| Outcome | Probability | Yes Bid | Yes Ask | 24h Change | Volume | |
|---|---|---|---|---|---|---|
| Target Price: $39.1704 | 0% | 0¢ | 0¢ | — | $0 | Trade → |
This market asks whether the crypto asset HYPE will hit the price target $39.1704 during a specified 15‑minute monitoring window. Short, time‑bounded markets matter because they isolate immediate liquidity and news-driven moves that longer horizons can obscure.
Time‑bucketed crypto markets like this are designed to capture very short‑term price dynamics and are sensitive to microstructure (order book depth, exchange prints) as well as sudden informational shocks. HYPE, as a token or asset subject to speculative interest, can experience rapid swings from concentrated orders, exchange listings/delistings, social media events, or coordinated trading. Because the market closes and settles around a narrow window, even small execution details and data source choices can determine the outcome.
Market odds on a platform reflect the collective stance of traders about whether the target will be met in that specific 15‑minute window; they update as participants incorporate new information about price action, liquidity, and news. For very short windows, odds tend to move quickly and can reflect transient order‑flow and execution risk as much as fundamental views.

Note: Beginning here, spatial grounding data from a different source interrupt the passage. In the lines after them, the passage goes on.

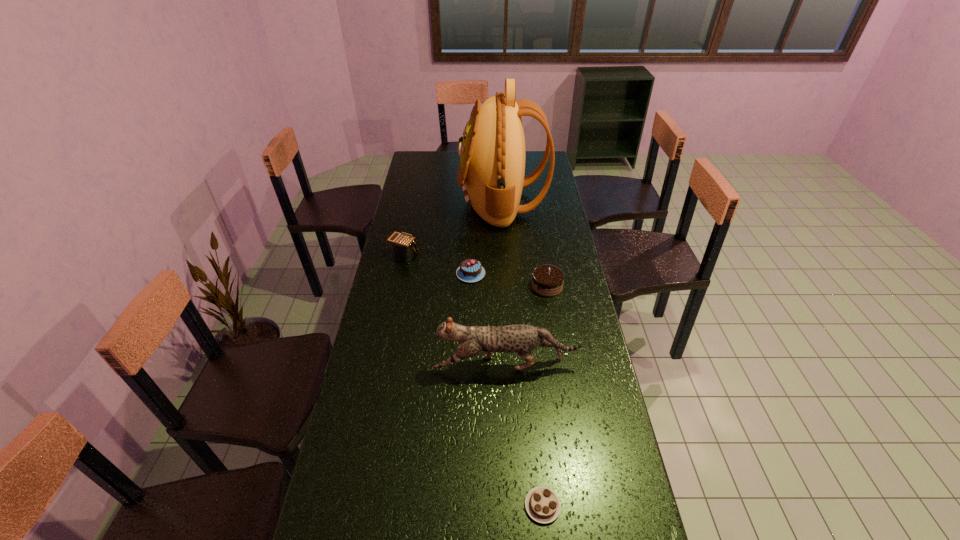
This screenshot has height=540, width=960. Find the location of `free point between the tallest chocolate cake and the second shortest object`. free point between the tallest chocolate cake and the second shortest object is located at coordinates (509, 280).

Where is `blank region between the nearest object and the second farthest object`? Image resolution: width=960 pixels, height=540 pixels. blank region between the nearest object and the second farthest object is located at coordinates (473, 380).

Identify the location of vacant region between the second nearest object and the fifth tallest object. The image size is (960, 540). (489, 319).

Identify the location of free space between the shortest object and the leftmost object. Image resolution: width=960 pixels, height=540 pixels. (473, 380).

Where is `free space between the fifth shortest object and the shortest object`? free space between the fifth shortest object and the shortest object is located at coordinates (524, 435).

Identify which object is located as the fourth nearest to the cat. Please provide its 2D coordinates. Your answer should be formatted as a tuple, i.e. [(x, y)], where the tuple contains the x and y coordinates of a point satisfying the conditions above.

[(403, 245)]

The image size is (960, 540). What are the coordinates of `object that can be found as the second closest to the fifth nearest object` in the screenshot? It's located at (491, 171).

Select which chocolate cake is the second closest to the tallest chocolate cake. Please provide its 2D coordinates. Your answer should be formatted as a tuple, i.e. [(x, y)], where the tuple contains the x and y coordinates of a point satisfying the conditions above.

[(542, 504)]

The height and width of the screenshot is (540, 960). What are the coordinates of `the second closest chocolate cake to the tallest chocolate cake` in the screenshot? It's located at (542, 504).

It denotes a continuous 15‑minute interval during which the HYPE price is monitored to determine whether it reaches $39.1704; the market listing on KALSHI will specify the exact start timestamp used for that interval.
The authoritative definition and data feed (for example, a specific exchange's trade prints, an index, or an aggregated feed) are set in the market's settlement rules on KALSHI; those rules determine whether a given print or quote counts as meeting the target.
Boundary handling (inclusive or exclusive of the exact start/end timestamp) is determined by the market's settlement protocol; the official contract language on the platform explains how ties at window edges are resolved.
'Closes: TBD' means the platform has not yet published the scheduled monitoring period; once KALSHI sets the start/close times, the market will monitor the specified 15‑minute interval and then follow its published verification/settlement timeline.
Rapid large buy/sell executions near the target, sudden liquidity withdrawals or influx, exchange technical incidents, or time‑sensitive news (listings, announcements, endorsements) immediately before or during the window are the types of events most likely to swing a 15‑minute outcome.